Atravesó la noche, llegando incluso hasta la carretera norte, donde estaban recogiendo los restos de Gissing y su conductor para envolverlos en plástico. Resonó en las gélidas paredes de la cámara mortuoria, donde Denny y Gwen Nicholson empezaban ya a descomponerse. También se oyó en las habitaciones de Zeal, donde yacían juntos parejas de seres vivos, quizá con un brazo por debajo del cuerpo del compañero; donde los ancianos velaban escrutando la geografía del techo; donde los niños soñaban con el claustro materno y los bebés lloraban por él. Se oyó una, dos, tres y mil veces mientras Rex se debatió ante la puerta.

Los aullidos le dieron vértigo a Coot. Farfulló plegarias, pero la ayuda de las alturas no daba muestras de ir a bajar sobre él. Sintió que le empezaban a flaquear las fuerzas. El gigante se iba abriendo camino lentamente, desentornando la puerta centímetro a centímetro. Los pies de Coot se deslizaban por el suelo demasiado barnizado, los músculos le temblaban al desfallecer. Era una lucha en la que no tenía ninguna posibilidad de vencer si pretendía medir la fuerza de cada uno de sus tendones contra los de la bestia. Si quería ver amanecer, necesitaba una estrategia.

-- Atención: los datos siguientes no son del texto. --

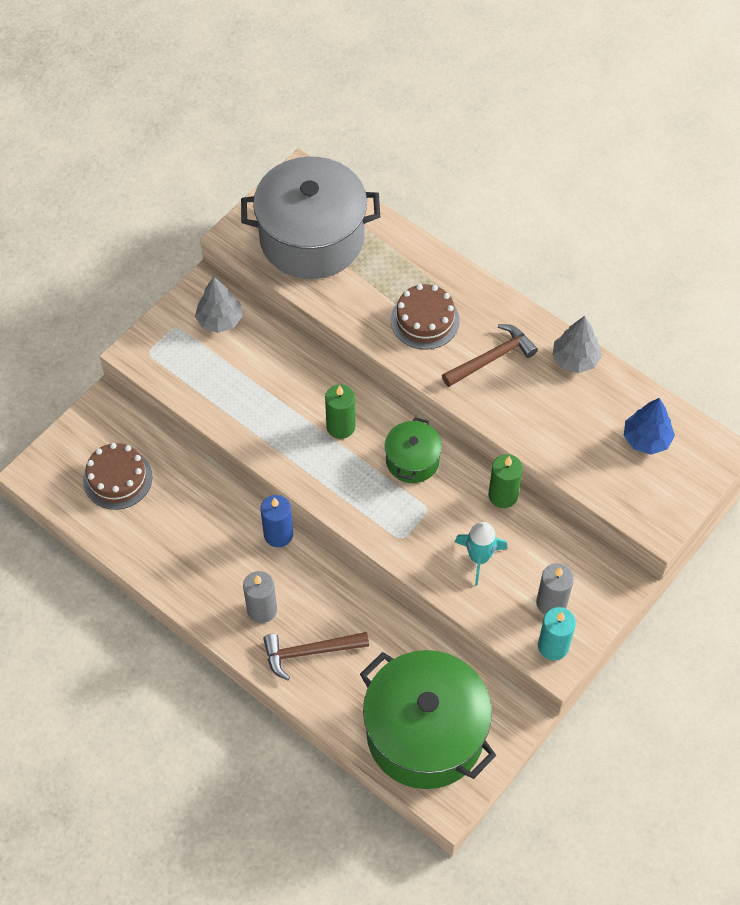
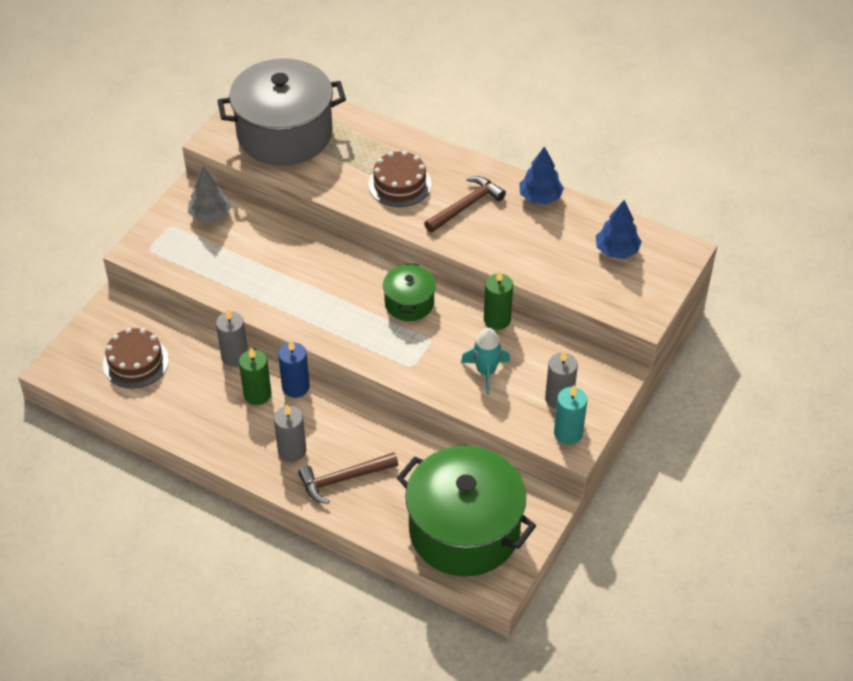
camera: 10 degrees left, 10 degrees down
green candle [325,384,356,439] -> green candle moved to [239,347,271,405]
grey tree [552,316,602,373] -> blue tree [519,146,564,205]
none -> grey candle [216,309,248,367]

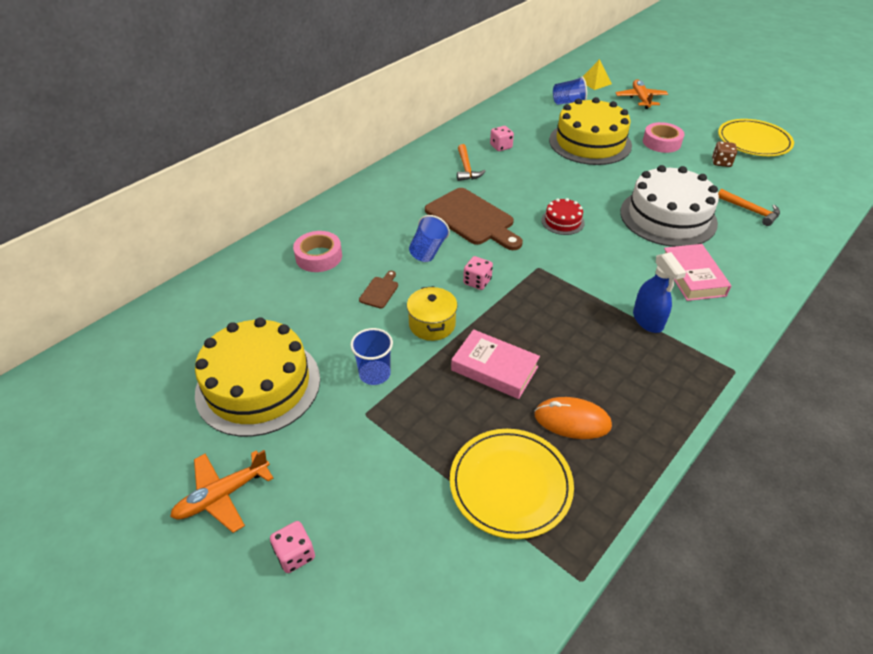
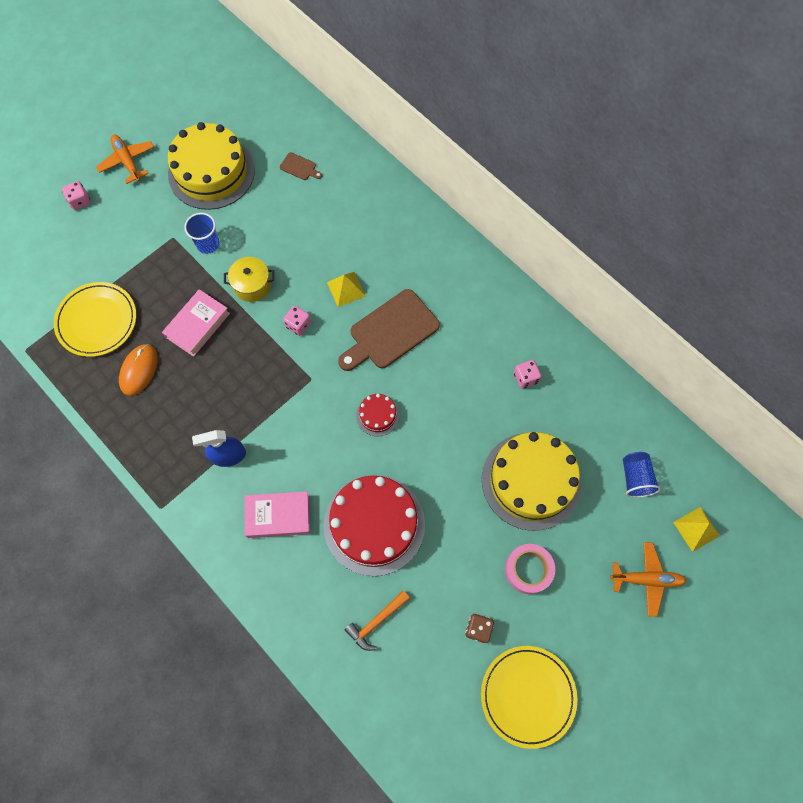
camera: 95 degrees right, 25 degrees up
pink tape [293,231,342,272] -> none
brown cutting board [359,271,398,309] -> brown cutting board moved to [280,152,322,180]
blue cup [409,215,450,262] -> yellow pyramid [327,272,366,307]
orange hammer [457,144,486,181] -> none
white cake [620,165,719,247] -> red cake [324,475,425,576]

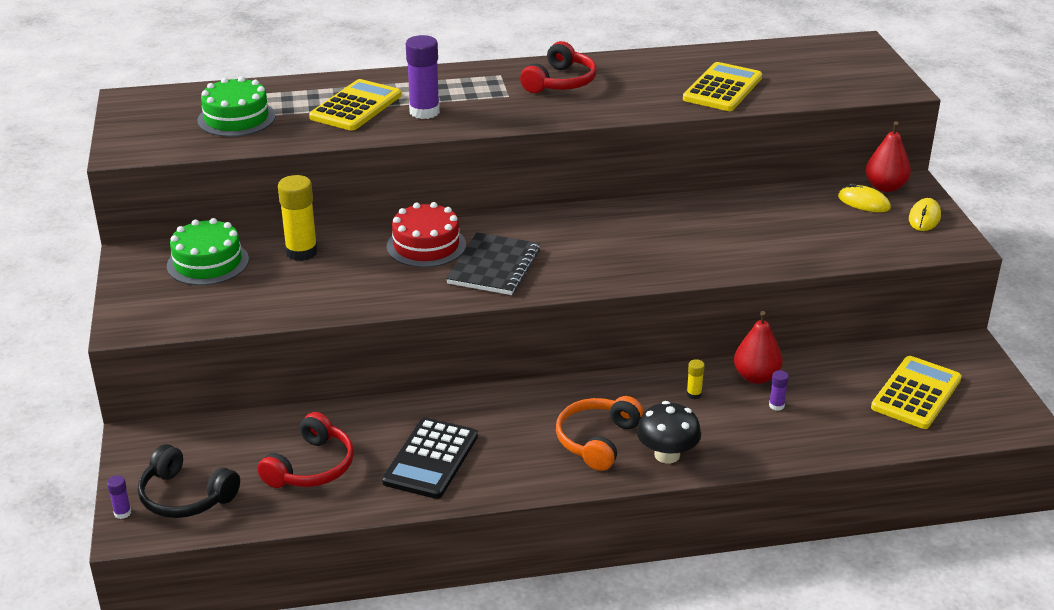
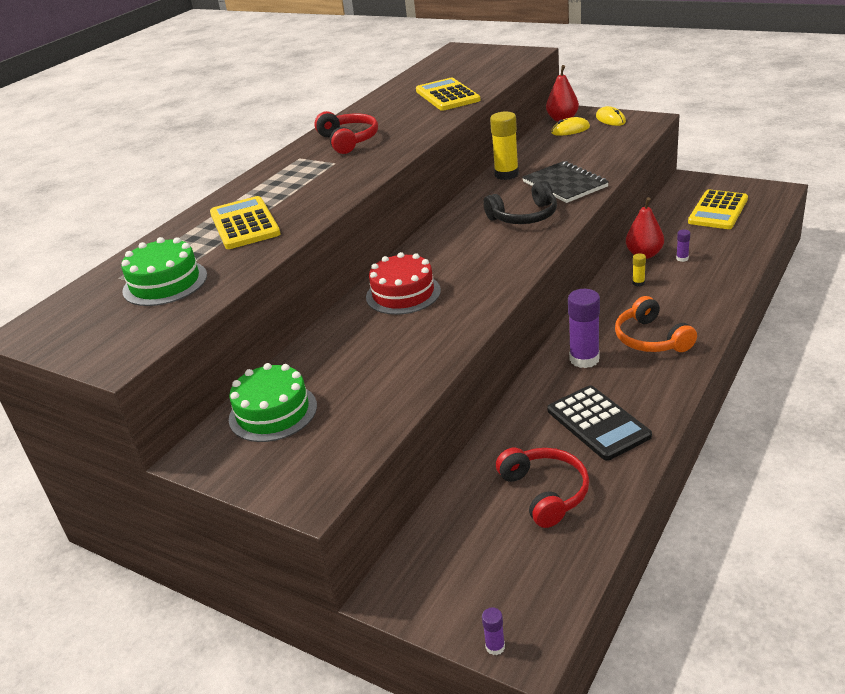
camera: 45 degrees left, 0 degrees up
black headphones [138,444,240,518] -> black headphones moved to [483,181,557,224]
yellow glue stick [278,175,318,261] -> yellow glue stick moved to [490,112,519,180]
purple glue stick [406,35,440,119] -> purple glue stick moved to [568,289,600,368]
black notebook [446,232,540,295] -> black notebook moved to [522,161,609,203]
black mushroom [636,401,701,464] -> none
yellow calculator [871,356,962,429] -> yellow calculator turned 135 degrees counterclockwise [688,189,748,229]

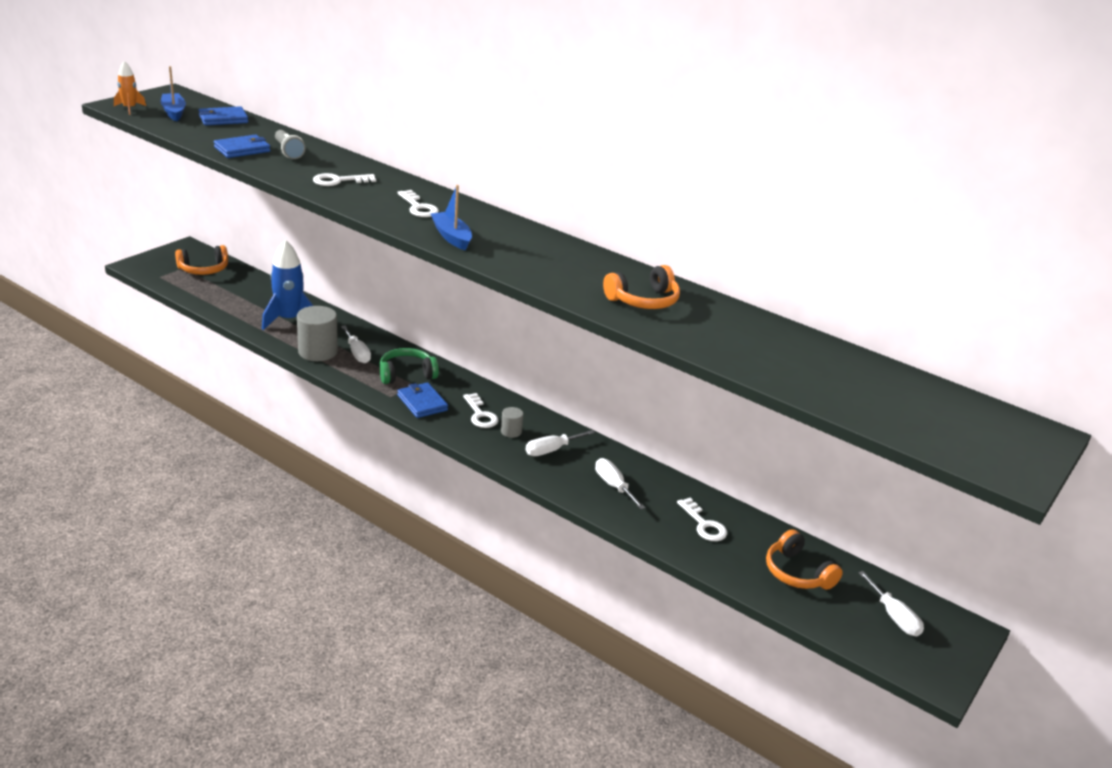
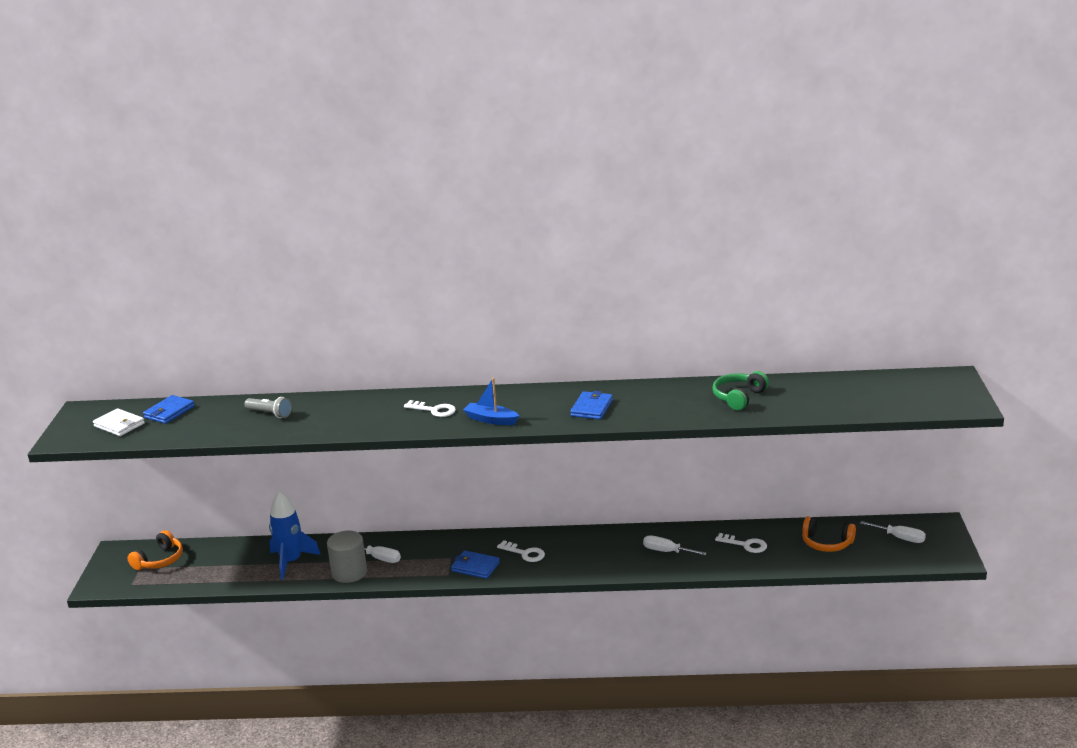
camera: 30 degrees left, 5 degrees down
orange rocket [114,61,146,115] -> none
blue boat [161,66,186,122] -> white wallet [93,408,145,436]
blue wallet [214,134,271,158] -> blue wallet moved to [570,391,613,419]
white key [313,173,376,186] -> none
green headphones [380,348,439,384] -> green headphones moved to [712,371,769,410]
grey cylinder [501,407,523,438] -> none
white screwdriver [526,430,595,456] -> none
orange headphones [603,265,680,309] -> none

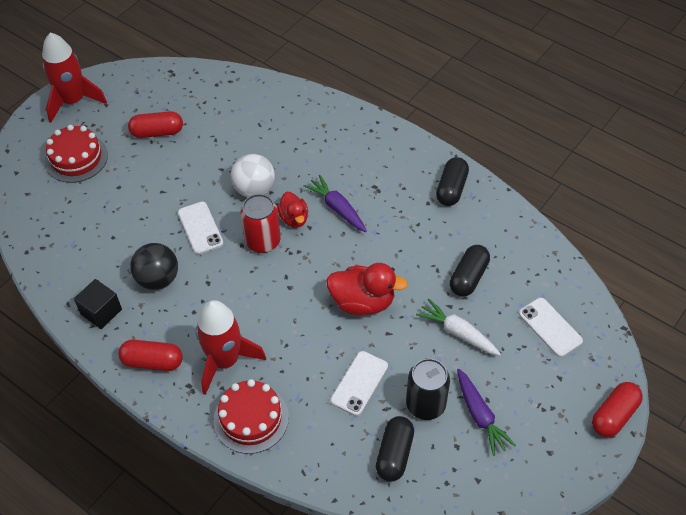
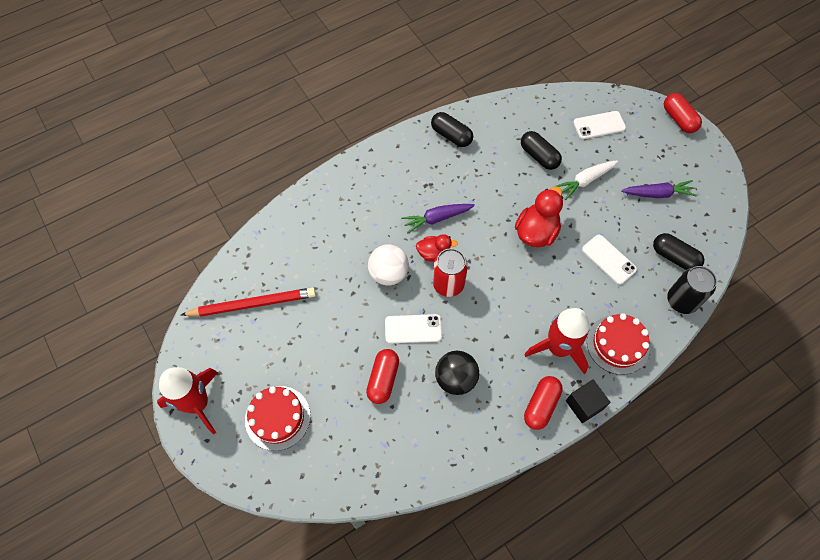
camera: 70 degrees left, 10 degrees up
black cube [74,279,122,329] -> black cube moved to [566,380,611,423]
red capsule [128,111,183,138] -> red capsule moved to [366,349,399,404]
black can [406,358,450,420] -> black can moved to [667,266,717,314]
none -> red pencil [181,287,316,317]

Coot hizo más presión contra la puerta, paseando los ojos por el pasillo en busca de un arma. No debía entrar: no debía dejar que se le impusiera. El aire estaba impregnado de un olor acre. Se vio fugazmente desnudo y arrodillado delante del gigante, que le orinaba en la cara. Esa escena le sugirió muchas perversiones más: todo lo que podía hacer para evitar que entrara era pensar en obscenidades. Le estaba royendo la conciencia, introduciendo una cuña de mugre en sus recuerdos, arrancándole ideas enterradas en el subconsciente. ¿No exigiría que lo adoraran como cualquier dios? ¿Y no serían sus exigencias claras y factibles, y no ambiguas, como las del señor a quien había servido hasta ese día? Era una buena idea: entregarse a ese dios que golpeaba el otro lado de la puerta, quedarse quieto delante de él y dejar que lo destrozara.